**STORED DATA:**
____________

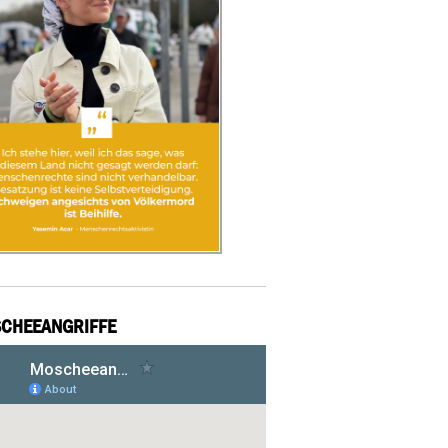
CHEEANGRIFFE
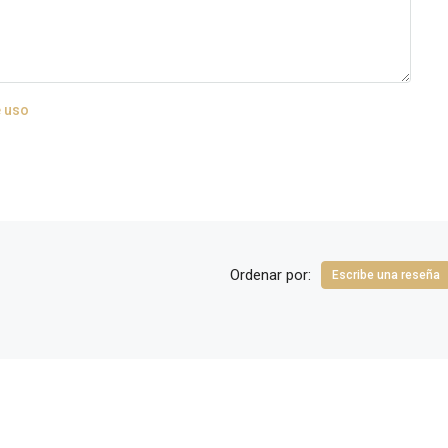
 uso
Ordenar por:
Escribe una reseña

____________

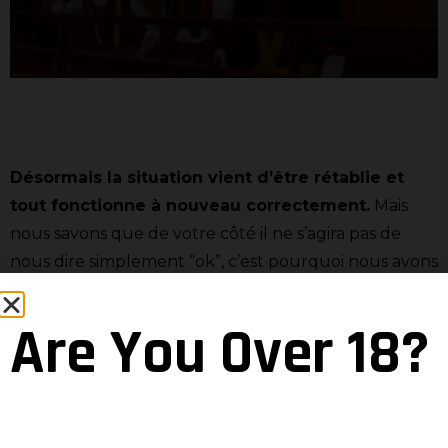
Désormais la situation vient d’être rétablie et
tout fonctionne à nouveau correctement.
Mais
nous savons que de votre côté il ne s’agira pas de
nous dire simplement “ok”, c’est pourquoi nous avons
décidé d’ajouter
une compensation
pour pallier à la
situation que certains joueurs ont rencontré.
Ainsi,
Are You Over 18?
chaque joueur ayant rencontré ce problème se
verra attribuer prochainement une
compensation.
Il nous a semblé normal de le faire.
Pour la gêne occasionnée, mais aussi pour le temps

____________

**TASK BRIEF:**
Please copy the lines in the records above between the one holding "tout fonctionne à nouveau correctement." and the one holding "Are You Over 18?", inclusive, exactly and with no other line.

**ANSWER TO THIS PROBLEM:**
tout fonctionne à nouveau correctement.
Mais
nous savons que de votre côté il ne s’agira pas de
nous dire simplement “ok”, c’est pourquoi nous avons
décidé d’ajouter
une compensation
pour pallier à la
situation que certains joueurs ont rencontré.
Ainsi,
Are You Over 18?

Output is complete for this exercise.